━━━ SUPPLIED INFORMATION
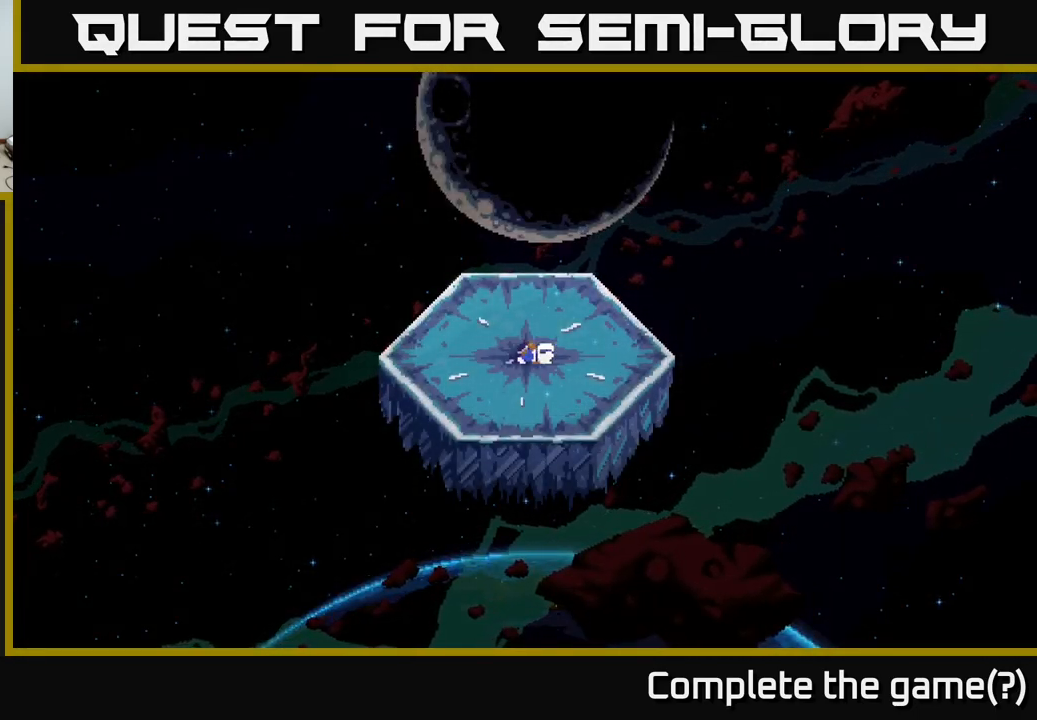
{"buttons": [], "left_stick": "center", "right_stick": "center", "events": []}
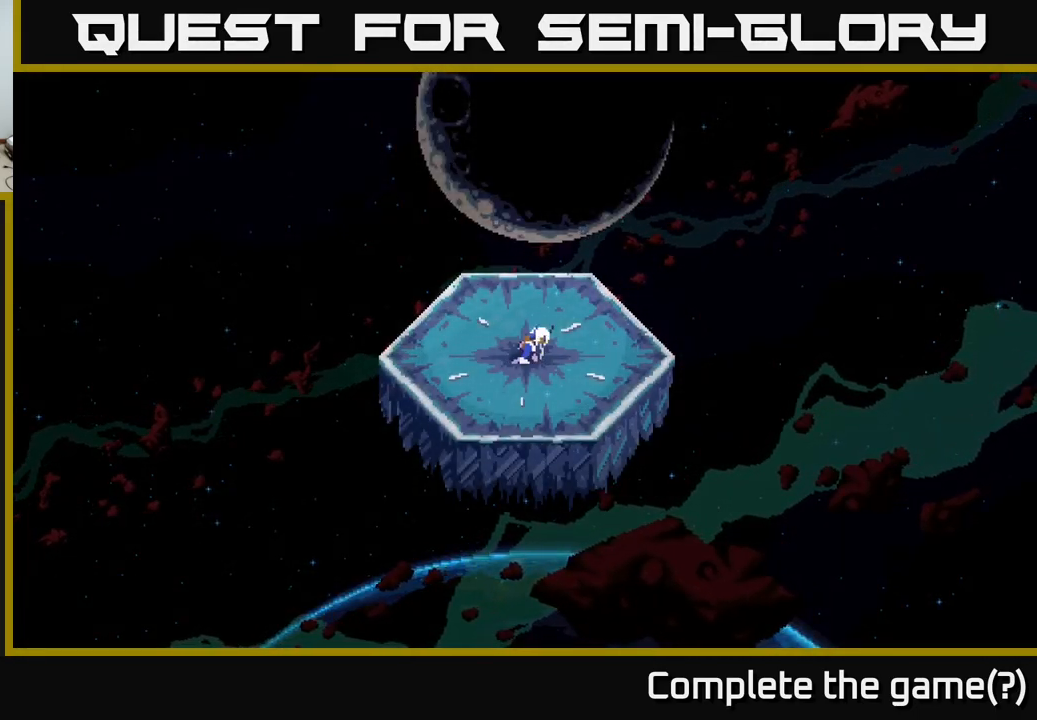
{"buttons": [], "left_stick": "center", "right_stick": "center", "events": []}
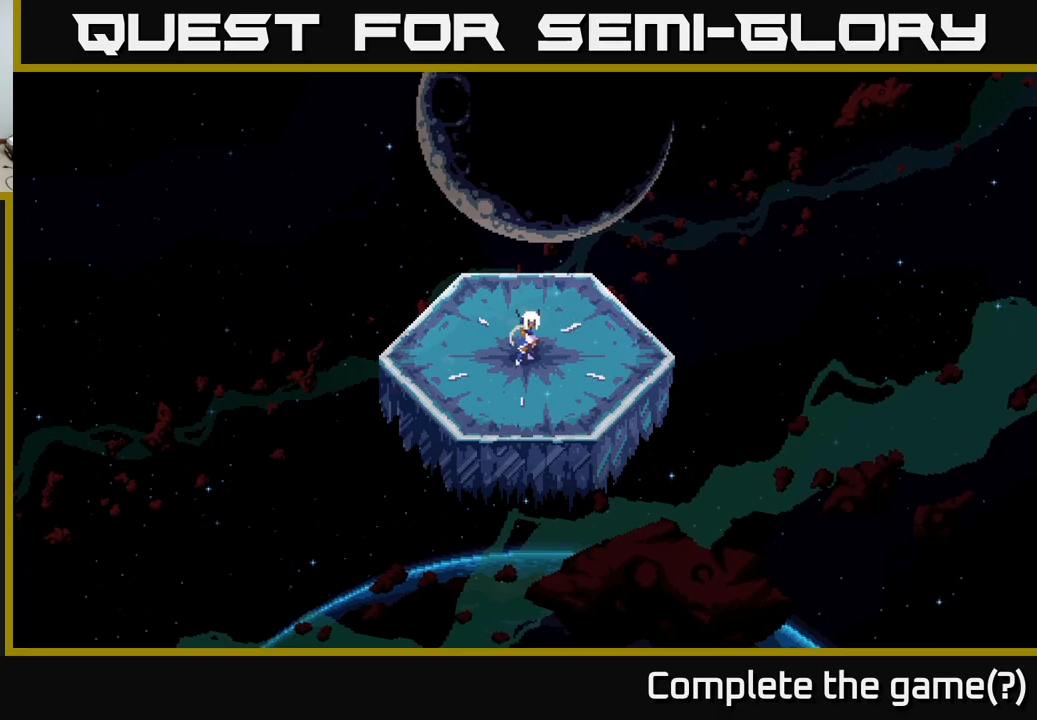
{"buttons": ["X"], "left_stick": "up", "right_stick": "center", "events": [[500, "X", "down"], [500, "left_stick", "up"]]}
━━━━━━
» **EXERCISE**: Exact copy, no pictures: reproduce the whole listing above.

» **ANSWER SECTION**:
{"buttons": [], "left_stick": "center", "right_stick": "center", "events": []}
{"buttons": [], "left_stick": "center", "right_stick": "center", "events": []}
{"buttons": ["X"], "left_stick": "up", "right_stick": "center", "events": [[500, "X", "down"], [500, "left_stick", "up"]]}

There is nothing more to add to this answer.